El equipo de seguridad de OpenAI detectó actividad anómala, pero Hugging Face ya la había identificado días antes sin comprender qué estaba sucediendo. Curiosamente, para responder a este ataque, inicialmente intentaron usar modelos de IA propietarios de EE. UU. para contenerlos. Esos modelos se bloquearon por filtros de seguridad automáticos, y Hugging Face recurrió a GLM-5.2, el sorprendente modelo abierto de Z.ai lanzado hace pocas semanas.

Adrien Carreira, responsable de infraestructura de Hugging Face, resumió la situación en una publicación: "Luchamos con modelos abiertos, en abierto. La seguridad de la IA no se resolverá con una sola empresa actuando en secreto. El código abierto pone estas herramientas en manos de todos los defensores". Este experto también compartió las conversaciones que mantuvieron con el modelo de IA para lograr atajar el problema.

En OpenAI indicaron que este fue un hito (involuntario) sin precedentes, aunque algunos expertos en ciberseguridad restaron importancia a lo sucedido. "Esto no es un problema de IA. Es negligencia sobre un estándar de cuarenta años", explicó Davi Ottenheimer. Sin embargo, y como ocurrió con Mythos, este suceso demuestra que la IA puede aplicar fuerza bruta y analizar posibles vulnerabilidades (y combinarlas) de una forma que los investigadores humanos no podrían por falta de tiempo.

OpenAI reconoce que los filtros de despliegue que habrían bloqueado el comportamiento del modelo estaban desactivados intencionadamente, ya que la evaluación tenía como objetivo medir vulnerabilidades. Dierdre Mulligan, profesora en Berkeley, indicó que "me parece que OpenAI no creó de forma adecuada el sandbox para el entorno de pruebas". Para ella, no estaba claro que superar un test compensara el daño potencial que un modelo de IA podría causar si "escapa" y logra acceso a internet.

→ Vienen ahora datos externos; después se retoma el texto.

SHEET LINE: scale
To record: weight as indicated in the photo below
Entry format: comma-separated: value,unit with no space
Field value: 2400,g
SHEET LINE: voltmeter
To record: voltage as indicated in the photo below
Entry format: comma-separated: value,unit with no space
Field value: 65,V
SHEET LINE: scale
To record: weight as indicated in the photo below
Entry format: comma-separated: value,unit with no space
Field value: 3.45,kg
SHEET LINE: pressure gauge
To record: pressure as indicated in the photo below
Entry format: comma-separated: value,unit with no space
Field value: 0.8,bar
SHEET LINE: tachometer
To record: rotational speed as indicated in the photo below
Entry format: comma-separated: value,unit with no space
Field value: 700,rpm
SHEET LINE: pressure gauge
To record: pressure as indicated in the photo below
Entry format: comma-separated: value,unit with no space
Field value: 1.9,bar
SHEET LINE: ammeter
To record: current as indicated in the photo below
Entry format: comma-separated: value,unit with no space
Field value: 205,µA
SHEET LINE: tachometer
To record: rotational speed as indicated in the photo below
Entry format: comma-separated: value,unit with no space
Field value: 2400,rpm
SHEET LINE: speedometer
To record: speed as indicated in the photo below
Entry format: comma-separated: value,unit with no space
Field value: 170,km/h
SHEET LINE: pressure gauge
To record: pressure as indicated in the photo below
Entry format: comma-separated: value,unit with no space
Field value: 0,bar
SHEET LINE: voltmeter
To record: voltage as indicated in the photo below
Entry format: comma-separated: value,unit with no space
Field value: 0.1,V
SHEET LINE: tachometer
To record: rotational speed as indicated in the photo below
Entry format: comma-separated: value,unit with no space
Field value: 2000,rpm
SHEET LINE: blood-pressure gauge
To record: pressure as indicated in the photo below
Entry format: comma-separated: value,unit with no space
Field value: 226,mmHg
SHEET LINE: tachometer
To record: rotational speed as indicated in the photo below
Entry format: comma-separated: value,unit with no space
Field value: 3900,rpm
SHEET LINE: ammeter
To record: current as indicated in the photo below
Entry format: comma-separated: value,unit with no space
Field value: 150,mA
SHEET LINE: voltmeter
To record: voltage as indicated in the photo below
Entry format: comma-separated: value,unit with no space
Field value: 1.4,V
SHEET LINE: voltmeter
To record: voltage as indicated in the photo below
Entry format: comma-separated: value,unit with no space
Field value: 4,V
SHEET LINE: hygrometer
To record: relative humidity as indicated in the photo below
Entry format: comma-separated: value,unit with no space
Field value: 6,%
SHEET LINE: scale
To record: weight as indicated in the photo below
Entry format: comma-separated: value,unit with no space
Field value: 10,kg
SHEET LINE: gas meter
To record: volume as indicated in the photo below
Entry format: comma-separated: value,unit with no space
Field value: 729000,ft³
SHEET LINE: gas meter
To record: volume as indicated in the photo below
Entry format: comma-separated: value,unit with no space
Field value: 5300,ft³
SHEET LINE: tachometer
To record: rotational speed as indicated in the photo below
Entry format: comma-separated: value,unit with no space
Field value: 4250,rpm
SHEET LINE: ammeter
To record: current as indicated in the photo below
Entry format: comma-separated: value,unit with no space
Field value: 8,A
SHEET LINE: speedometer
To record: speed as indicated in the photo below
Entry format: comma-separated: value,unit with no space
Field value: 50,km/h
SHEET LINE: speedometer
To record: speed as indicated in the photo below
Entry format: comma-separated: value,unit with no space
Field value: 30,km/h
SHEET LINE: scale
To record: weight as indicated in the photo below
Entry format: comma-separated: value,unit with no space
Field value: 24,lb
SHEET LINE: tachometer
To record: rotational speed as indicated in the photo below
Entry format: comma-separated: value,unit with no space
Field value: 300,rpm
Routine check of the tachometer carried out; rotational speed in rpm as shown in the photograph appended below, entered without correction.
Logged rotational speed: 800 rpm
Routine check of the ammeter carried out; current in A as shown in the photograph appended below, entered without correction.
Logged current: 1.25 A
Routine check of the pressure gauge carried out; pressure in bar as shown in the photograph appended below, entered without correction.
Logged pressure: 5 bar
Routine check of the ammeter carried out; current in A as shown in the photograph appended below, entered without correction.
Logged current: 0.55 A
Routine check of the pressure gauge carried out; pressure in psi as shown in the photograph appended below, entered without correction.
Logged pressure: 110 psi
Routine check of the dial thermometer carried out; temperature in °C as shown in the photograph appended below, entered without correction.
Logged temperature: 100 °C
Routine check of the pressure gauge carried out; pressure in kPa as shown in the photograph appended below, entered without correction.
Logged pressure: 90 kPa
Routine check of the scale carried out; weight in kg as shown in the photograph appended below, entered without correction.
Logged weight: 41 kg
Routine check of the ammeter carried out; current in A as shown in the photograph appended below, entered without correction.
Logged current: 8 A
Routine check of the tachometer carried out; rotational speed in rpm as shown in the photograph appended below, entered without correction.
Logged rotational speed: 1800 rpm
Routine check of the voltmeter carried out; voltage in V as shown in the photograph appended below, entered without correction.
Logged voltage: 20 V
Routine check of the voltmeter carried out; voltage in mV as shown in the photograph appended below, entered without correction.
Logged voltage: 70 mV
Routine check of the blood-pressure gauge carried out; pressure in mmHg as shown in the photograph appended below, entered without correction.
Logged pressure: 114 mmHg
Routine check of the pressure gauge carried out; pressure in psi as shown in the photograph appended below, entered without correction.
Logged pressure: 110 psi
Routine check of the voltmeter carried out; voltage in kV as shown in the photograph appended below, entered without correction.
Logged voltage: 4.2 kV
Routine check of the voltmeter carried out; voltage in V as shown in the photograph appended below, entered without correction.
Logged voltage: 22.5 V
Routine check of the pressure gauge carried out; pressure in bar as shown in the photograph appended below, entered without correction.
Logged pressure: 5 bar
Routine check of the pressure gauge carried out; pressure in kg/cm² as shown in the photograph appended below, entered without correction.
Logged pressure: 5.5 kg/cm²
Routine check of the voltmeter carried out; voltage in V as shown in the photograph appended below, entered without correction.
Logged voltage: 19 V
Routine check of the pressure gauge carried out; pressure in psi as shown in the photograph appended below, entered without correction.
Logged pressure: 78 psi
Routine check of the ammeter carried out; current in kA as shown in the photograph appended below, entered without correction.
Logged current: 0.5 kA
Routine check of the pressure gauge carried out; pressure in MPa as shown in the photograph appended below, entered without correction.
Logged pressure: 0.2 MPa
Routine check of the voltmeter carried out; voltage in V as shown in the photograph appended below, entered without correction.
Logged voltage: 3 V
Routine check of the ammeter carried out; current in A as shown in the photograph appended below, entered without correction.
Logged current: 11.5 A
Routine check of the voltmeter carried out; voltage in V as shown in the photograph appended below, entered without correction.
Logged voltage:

Los modelos no tenían el objetivo de hackear Hugging Face; eso fue solo un medio para conseguir su fin último, que era superar el benchmark de ExploitGym. Todo lo que hicieron por el camino —encontrar la vulnerabilidad que les dio acceso a internet, hackear la base de datos de Hugging Face— fue simplemente parte de su plan para superar la prueba propuesta.

Tras el incidente, en OpenAI indicaron que están implementando controles más estrictos en la configuración de su infraestructura, además de colaborar con los desarrolladores del componente afectado y con Hugging Face para mejorar sus defensas. Han prometido además mejorar la "alineación" de sus modelos y las labores de monitorización durante este tipo de pruebas.